Put the lines below into a Markdown table with two columns, Row and Line, giving each line a row number and leaving out any blank lines.

-=-=-=-=-

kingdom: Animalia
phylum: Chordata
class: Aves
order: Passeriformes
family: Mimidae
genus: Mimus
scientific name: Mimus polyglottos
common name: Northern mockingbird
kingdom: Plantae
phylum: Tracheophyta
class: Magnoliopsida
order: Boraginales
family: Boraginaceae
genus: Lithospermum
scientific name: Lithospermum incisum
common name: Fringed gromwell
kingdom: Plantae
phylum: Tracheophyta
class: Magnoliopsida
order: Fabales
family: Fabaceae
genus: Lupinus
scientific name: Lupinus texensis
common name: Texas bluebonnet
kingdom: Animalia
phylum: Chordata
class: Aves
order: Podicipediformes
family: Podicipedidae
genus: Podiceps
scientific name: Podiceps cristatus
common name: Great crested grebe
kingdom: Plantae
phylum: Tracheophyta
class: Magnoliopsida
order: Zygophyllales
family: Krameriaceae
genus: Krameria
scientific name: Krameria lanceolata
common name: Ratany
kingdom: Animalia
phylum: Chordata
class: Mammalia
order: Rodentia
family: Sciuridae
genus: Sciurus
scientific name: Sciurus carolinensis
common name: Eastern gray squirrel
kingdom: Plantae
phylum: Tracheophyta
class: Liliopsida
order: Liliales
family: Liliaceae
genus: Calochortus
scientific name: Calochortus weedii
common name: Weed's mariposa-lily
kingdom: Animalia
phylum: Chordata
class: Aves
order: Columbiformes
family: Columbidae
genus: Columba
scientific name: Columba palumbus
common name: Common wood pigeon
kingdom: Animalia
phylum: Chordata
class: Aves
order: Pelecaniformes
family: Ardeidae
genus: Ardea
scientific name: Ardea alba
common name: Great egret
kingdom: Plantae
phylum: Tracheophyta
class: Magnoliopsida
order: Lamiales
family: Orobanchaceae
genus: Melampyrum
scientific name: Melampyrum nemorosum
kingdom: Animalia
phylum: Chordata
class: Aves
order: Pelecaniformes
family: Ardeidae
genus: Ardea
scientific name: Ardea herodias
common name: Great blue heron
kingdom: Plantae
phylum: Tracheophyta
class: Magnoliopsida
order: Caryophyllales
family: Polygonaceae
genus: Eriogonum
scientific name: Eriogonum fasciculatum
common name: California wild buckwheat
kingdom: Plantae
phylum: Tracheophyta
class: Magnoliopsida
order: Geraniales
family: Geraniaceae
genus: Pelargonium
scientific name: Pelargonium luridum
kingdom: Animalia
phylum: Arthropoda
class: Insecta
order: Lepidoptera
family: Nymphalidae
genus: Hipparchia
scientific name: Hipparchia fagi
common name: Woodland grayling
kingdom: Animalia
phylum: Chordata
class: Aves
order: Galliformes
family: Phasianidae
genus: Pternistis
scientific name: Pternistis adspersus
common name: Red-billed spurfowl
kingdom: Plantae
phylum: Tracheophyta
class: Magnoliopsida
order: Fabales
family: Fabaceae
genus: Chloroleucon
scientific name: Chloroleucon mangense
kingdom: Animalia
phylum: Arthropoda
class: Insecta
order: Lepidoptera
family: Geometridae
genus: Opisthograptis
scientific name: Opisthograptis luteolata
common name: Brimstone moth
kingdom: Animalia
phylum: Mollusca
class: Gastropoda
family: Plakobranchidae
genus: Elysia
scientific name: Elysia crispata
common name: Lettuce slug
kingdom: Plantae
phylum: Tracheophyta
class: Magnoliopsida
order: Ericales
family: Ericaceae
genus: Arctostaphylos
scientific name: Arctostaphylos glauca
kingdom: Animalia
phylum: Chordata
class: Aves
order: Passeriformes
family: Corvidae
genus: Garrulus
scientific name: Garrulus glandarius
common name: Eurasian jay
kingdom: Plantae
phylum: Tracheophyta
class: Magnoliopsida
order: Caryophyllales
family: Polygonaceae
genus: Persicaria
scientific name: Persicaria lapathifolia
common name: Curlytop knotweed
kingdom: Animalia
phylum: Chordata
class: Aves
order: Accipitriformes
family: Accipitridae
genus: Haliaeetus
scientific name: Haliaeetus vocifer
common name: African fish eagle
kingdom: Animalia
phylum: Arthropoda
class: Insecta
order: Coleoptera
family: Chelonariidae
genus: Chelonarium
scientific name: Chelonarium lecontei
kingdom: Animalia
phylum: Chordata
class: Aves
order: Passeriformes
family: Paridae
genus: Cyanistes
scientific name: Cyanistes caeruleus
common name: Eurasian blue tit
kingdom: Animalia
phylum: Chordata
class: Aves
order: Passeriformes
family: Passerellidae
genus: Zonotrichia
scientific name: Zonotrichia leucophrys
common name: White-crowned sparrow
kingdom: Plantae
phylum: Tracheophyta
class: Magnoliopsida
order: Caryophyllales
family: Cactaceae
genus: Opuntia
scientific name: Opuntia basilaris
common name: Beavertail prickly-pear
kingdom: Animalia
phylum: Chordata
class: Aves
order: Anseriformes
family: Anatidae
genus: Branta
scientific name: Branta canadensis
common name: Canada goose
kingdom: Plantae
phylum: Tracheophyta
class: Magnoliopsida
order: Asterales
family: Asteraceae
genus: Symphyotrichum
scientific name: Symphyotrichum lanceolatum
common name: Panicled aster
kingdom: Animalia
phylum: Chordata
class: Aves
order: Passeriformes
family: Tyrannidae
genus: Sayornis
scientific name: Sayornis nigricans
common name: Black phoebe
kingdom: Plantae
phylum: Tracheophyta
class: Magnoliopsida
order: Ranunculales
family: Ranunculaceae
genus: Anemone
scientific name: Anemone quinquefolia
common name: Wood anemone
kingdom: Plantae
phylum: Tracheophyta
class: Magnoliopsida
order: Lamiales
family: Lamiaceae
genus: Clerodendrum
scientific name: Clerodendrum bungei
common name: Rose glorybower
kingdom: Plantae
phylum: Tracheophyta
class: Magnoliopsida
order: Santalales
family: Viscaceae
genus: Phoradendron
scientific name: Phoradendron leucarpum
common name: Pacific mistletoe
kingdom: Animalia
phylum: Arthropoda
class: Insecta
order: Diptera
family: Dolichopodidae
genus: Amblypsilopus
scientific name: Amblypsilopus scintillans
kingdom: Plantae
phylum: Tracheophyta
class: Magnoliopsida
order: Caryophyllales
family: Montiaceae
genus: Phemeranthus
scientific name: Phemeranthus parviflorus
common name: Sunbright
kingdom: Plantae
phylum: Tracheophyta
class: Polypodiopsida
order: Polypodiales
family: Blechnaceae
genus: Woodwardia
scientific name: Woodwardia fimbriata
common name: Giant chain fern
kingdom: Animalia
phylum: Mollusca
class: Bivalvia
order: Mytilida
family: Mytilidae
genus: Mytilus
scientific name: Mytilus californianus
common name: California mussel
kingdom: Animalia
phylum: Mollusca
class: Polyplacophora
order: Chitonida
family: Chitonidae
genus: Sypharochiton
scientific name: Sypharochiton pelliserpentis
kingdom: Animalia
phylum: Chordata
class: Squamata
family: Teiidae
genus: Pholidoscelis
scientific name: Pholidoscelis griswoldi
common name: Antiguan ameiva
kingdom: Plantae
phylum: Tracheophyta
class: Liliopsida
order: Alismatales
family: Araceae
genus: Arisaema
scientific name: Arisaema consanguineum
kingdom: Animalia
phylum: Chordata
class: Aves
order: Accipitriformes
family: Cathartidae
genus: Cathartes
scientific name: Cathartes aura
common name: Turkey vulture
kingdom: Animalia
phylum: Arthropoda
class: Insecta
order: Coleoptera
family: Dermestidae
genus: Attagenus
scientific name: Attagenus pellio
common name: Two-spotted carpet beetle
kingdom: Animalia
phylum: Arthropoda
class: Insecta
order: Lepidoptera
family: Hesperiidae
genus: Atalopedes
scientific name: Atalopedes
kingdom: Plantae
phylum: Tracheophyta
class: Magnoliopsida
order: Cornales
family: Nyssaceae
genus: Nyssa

-=-=-=-=-

TASK RESULT ::
| Row | Line |
|---|---|
| 1 | kingdom: Animalia |
| 2 | phylum: Chordata |
| 3 | class: Aves |
| 4 | order: Passeriformes |
| 5 | family: Mimidae |
| 6 | genus: Mimus |
| 7 | scientific name: Mimus polyglottos |
| 8 | common name: Northern mockingbird |
| 9 | kingdom: Plantae |
| 10 | phylum: Tracheophyta |
| 11 | class: Magnoliopsida |
| 12 | order: Boraginales |
| 13 | family: Boraginaceae |
| 14 | genus: Lithospermum |
| 15 | scientific name: Lithospermum incisum |
| 16 | common name: Fringed gromwell |
| 17 | kingdom: Plantae |
| 18 | phylum: Tracheophyta |
| 19 | class: Magnoliopsida |
| 20 | order: Fabales |
| 21 | family: Fabaceae |
| 22 | genus: Lupinus |
| 23 | scientific name: Lupinus texensis |
| 24 | common name: Texas bluebonnet |
| 25 | kingdom: Animalia |
| 26 | phylum: Chordata |
| 27 | class: Aves |
| 28 | order: Podicipediformes |
| 29 | family: Podicipedidae |
| 30 | genus: Podiceps |
| 31 | scientific name: Podiceps cristatus |
| 32 | common name: Great crested grebe |
| 33 | kingdom: Plantae |
| 34 | phylum: Tracheophyta |
| 35 | class: Magnoliopsida |
| 36 | order: Zygophyllales |
| 37 | family: Krameriaceae |
| 38 | genus: Krameria |
| 39 | scientific name: Krameria lanceolata |
| 40 | common name: Ratany |
| 41 | kingdom: Animalia |
| 42 | phylum: Chordata |
| 43 | class: Mammalia |
| 44 | order: Rodentia |
| 45 | family: Sciuridae |
| 46 | genus: Sciurus |
| 47 | scientific name: Sciurus carolinensis |
| 48 | common name: Eastern gray squirrel |
| 49 | kingdom: Plantae |
| 50 | phylum: Tracheophyta |
| 51 | class: Liliopsida |
| 52 | order: Liliales |
| 53 | family: Liliaceae |
| 54 | genus: Calochortus |
| 55 | scientific name: Calochortus weedii |
| 56 | common name: Weed's mariposa-lily |
| 57 | kingdom: Animalia |
| 58 | phylum: Chordata |
| 59 | class: Aves |
| 60 | order: Columbiformes |
| 61 | family: Columbidae |
| 62 | genus: Columba |
| 63 | scientific name: Columba palumbus |
| 64 | common name: Common wood pigeon |
| 65 | kingdom: Animalia |
| 66 | phylum: Chordata |
| 67 | class: Aves |
| 68 | order: Pelecaniformes |
| 69 | family: Ardeidae |
| 70 | genus: Ardea |
| 71 | scientific name: Ardea alba |
| 72 | common name: Great egret |
| 73 | kingdom: Plantae |
| 74 | phylum: Tracheophyta |
| 75 | class: Magnoliopsida |
| 76 | order: Lamiales |
| 77 | family: Orobanchaceae |
| 78 | genus: Melampyrum |
| 79 | scientific name: Melampyrum nemorosum |
| 80 | kingdom: Animalia |
| 81 | phylum: Chordata |
| 82 | class: Aves |
| 83 | order: Pelecaniformes |
| 84 | family: Ardeidae |
| 85 | genus: Ardea |
| 86 | scientific name: Ardea herodias |
| 87 | common name: Great blue heron |
| 88 | kingdom: Plantae |
| 89 | phylum: Tracheophyta |
| 90 | class: Magnoliopsida |
| 91 | order: Caryophyllales |
| 92 | family: Polygonaceae |
| 93 | genus: Eriogonum |
| 94 | scientific name: Eriogonum fasciculatum |
| 95 | common name: California wild buckwheat |
| 96 | kingdom: Plantae |
| 97 | phylum: Tracheophyta |
| 98 | class: Magnoliopsida |
| 99 | order: Geraniales |
| 100 | family: Geraniaceae |
| 101 | genus: Pelargonium |
| 102 | scientific name: Pelargonium luridum |
| 103 | kingdom: Animalia |
| 104 | phylum: Arthropoda |
| 105 | class: Insecta |
| 106 | order: Lepidoptera |
| 107 | family: Nymphalidae |
| 108 | genus: Hipparchia |
| 109 | scientific name: Hipparchia fagi |
| 110 | common name: Woodland grayling |
| 111 | kingdom: Animalia |
| 112 | phylum: Chordata |
| 113 | class: Aves |
| 114 | order: Galliformes |
| 115 | family: Phasianidae |
| 116 | genus: Pternistis |
| 117 | scientific name: Pternistis adspersus |
| 118 | common name: Red-billed spurfowl |
| 119 | kingdom: Plantae |
| 120 | phylum: Tracheophyta |
| 121 | class: Magnoliopsida |
| 122 | order: Fabales |
| 123 | family: Fabaceae |
| 124 | genus: Chloroleucon |
| 125 | scientific name: Chloroleucon mangense |
| 126 | kingdom: Animalia |
| 127 | phylum: Arthropoda |
| 128 | class: Insecta |
| 129 | order: Lepidoptera |
| 130 | family: Geometridae |
| 131 | genus: Opisthograptis |
| 132 | scientific name: Opisthograptis luteolata |
| 133 | common name: Brimstone moth |
| 134 | kingdom: Animalia |
| 135 | phylum: Mollusca |
| 136 | class: Gastropoda |
| 137 | family: Plakobranchidae |
| 138 | genus: Elysia |
| 139 | scientific name: Elysia crispata |
| 140 | common name: Lettuce slug |
| 141 | kingdom: Plantae |
| 142 | phylum: Tracheophyta |
| 143 | class: Magnoliopsida |
| 144 | order: Ericales |
| 145 | family: Ericaceae |
| 146 | genus: Arctostaphylos |
| 147 | scientific name: Arctostaphylos glauca |
| 148 | kingdom: Animalia |
| 149 | phylum: Chordata |
| 150 | class: Aves |
| 151 | order: Passeriformes |
| 152 | family: Corvidae |
| 153 | genus: Garrulus |
| 154 | scientific name: Garrulus glandarius |
| 155 | common name: Eurasian jay |
| 156 | kingdom: Plantae |
| 157 | phylum: Tracheophyta |
| 158 | class: Magnoliopsida |
| 159 | order: Caryophyllales |
| 160 | family: Polygonaceae |
| 161 | genus: Persicaria |
| 162 | scientific name: Persicaria lapathifolia |
| 163 | common name: Curlytop knotweed |
| 164 | kingdom: Animalia |
| 165 | phylum: Chordata |
| 166 | class: Aves |
| 167 | order: Accipitriformes |
| 168 | family: Accipitridae |
| 169 | genus: Haliaeetus |
| 170 | scientific name: Haliaeetus vocifer |
| 171 | common name: African fish eagle |
| 172 | kingdom: Animalia |
| 173 | phylum: Arthropoda |
| 174 | class: Insecta |
| 175 | order: Coleoptera |
| 176 | family: Chelonariidae |
| 177 | genus: Chelonarium |
| 178 | scientific name: Chelonarium lecontei |
| 179 | kingdom: Animalia |
| 180 | phylum: Chordata |
| 181 | class: Aves |
| 182 | order: Passeriformes |
| 183 | family: Paridae |
| 184 | genus: Cyanistes |
| 185 | scientific name: Cyanistes caeruleus |
| 186 | common name: Eurasian blue tit |
| 187 | kingdom: Animalia |
| 188 | phylum: Chordata |
| 189 | class: Aves |
| 190 | order: Passeriformes |
| 191 | family: Passerellidae |
| 192 | genus: Zonotrichia |
| 193 | scientific name: Zonotrichia leucophrys |
| 194 | common name: White-crowned sparrow |
| 195 | kingdom: Plantae |
| 196 | phylum: Tracheophyta |
| 197 | class: Magnoliopsida |
| 198 | order: Caryophyllales |
| 199 | family: Cactaceae |
| 200 | genus: Opuntia |
| 201 | scientific name: Opuntia basilaris |
| 202 | common name: Beavertail prickly-pear |
| 203 | kingdom: Animalia |
| 204 | phylum: Chordata |
| 205 | class: Aves |
| 206 | order: Anseriformes |
| 207 | family: Anatidae |
| 208 | genus: Branta |
| 209 | scientific name: Branta canadensis |
| 210 | common name: Canada goose |
| 211 | kingdom: Plantae |
| 212 | phylum: Tracheophyta |
| 213 | class: Magnoliopsida |
| 214 | order: Asterales |
| 215 | family: Asteraceae |
| 216 | genus: Symphyotrichum |
| 217 | scientific name: Symphyotrichum lanceolatum |
| 218 | common name: Panicled aster |
| 219 | kingdom: Animalia |
| 220 | phylum: Chordata |
| 221 | class: Aves |
| 222 | order: Passeriformes |
| 223 | family: Tyrannidae |
| 224 | genus: Sayornis |
| 225 | scientific name: Sayornis nigricans |
| 226 | common name: Black phoebe |
| 227 | kingdom: Plantae |
| 228 | phylum: Tracheophyta |
| 229 | class: Magnoliopsida |
| 230 | order: Ranunculales |
| 231 | family: Ranunculaceae |
| 232 | genus: Anemone |
| 233 | scientific name: Anemone quinquefolia |
| 234 | common name: Wood anemone |
| 235 | kingdom: Plantae |
| 236 | phylum: Tracheophyta |
| 237 | class: Magnoliopsida |
| 238 | order: Lamiales |
| 239 | family: Lamiaceae |
| 240 | genus: Clerodendrum |
| 241 | scientific name: Clerodendrum bungei |
| 242 | common name: Rose glorybower |
| 243 | kingdom: Plantae |
| 244 | phylum: Tracheophyta |
| 245 | class: Magnoliopsida |
| 246 | order: Santalales |
| 247 | family: Viscaceae |
| 248 | genus: Phoradendron |
| 249 | scientific name: Phoradendron leucarpum |
| 250 | common name: Pacific mistletoe |
| 251 | kingdom: Animalia |
| 252 | phylum: Arthropoda |
| 253 | class: Insecta |
| 254 | order: Diptera |
| 255 | family: Dolichopodidae |
| 256 | genus: Amblypsilopus |
| 257 | scientific name: Amblypsilopus scintillans |
| 258 | kingdom: Plantae |
| 259 | phylum: Tracheophyta |
| 260 | class: Magnoliopsida |
| 261 | order: Caryophyllales |
| 262 | family: Montiaceae |
| 263 | genus: Phemeranthus |
| 264 | scientific name: Phemeranthus parviflorus |
| 265 | common name: Sunbright |
| 266 | kingdom: Plantae |
| 267 | phylum: Tracheophyta |
| 268 | class: Polypodiopsida |
| 269 | order: Polypodiales |
| 270 | family: Blechnaceae |
| 271 | genus: Woodwardia |
| 272 | scientific name: Woodwardia fimbriata |
| 273 | common name: Giant chain fern |
| 274 | kingdom: Animalia |
| 275 | phylum: Mollusca |
| 276 | class: Bivalvia |
| 277 | order: Mytilida |
| 278 | family: Mytilidae |
| 279 | genus: Mytilus |
| 280 | scientific name: Mytilus californianus |
| 281 | common name: California mussel |
| 282 | kingdom: Animalia |
| 283 | phylum: Mollusca |
| 284 | class: Polyplacophora |
| 285 | order: Chitonida |
| 286 | family: Chitonidae |
| 287 | genus: Sypharochiton |
| 288 | scientific name: Sypharochiton pelliserpentis |
| 289 | kingdom: Animalia |
| 290 | phylum: Chordata |
| 291 | class: Squamata |
| 292 | family: Teiidae |
| 293 | genus: Pholidoscelis |
| 294 | scientific name: Pholidoscelis griswoldi |
| 295 | common name: Antiguan ameiva |
| 296 | kingdom: Plantae |
| 297 | phylum: Tracheophyta |
| 298 | class: Liliopsida |
| 299 | order: Alismatales |
| 300 | family: Araceae |
| 301 | genus: Arisaema |
| 302 | scientific name: Arisaema consanguineum |
| 303 | kingdom: Animalia |
| 304 | phylum: Chordata |
| 305 | class: Aves |
| 306 | order: Accipitriformes |
| 307 | family: Cathartidae |
| 308 | genus: Cathartes |
| 309 | scientific name: Cathartes aura |
| 310 | common name: Turkey vulture |
| 311 | kingdom: Animalia |
| 312 | phylum: Arthropoda |
| 313 | class: Insecta |
| 314 | order: Coleoptera |
| 315 | family: Dermestidae |
| 316 | genus: Attagenus |
| 317 | scientific name: Attagenus pellio |
| 318 | common name: Two-spotted carpet beetle |
| 319 | kingdom: Animalia |
| 320 | phylum: Arthropoda |
| 321 | class: Insecta |
| 322 | order: Lepidoptera |
| 323 | family: Hesperiidae |
| 324 | genus: Atalopedes |
| 325 | scientific name: Atalopedes |
| 326 | kingdom: Plantae |
| 327 | phylum: Tracheophyta |
| 328 | class: Magnoliopsida |
| 329 | order: Cornales |
| 330 | family: Nyssaceae |
| 331 | genus: Nyssa |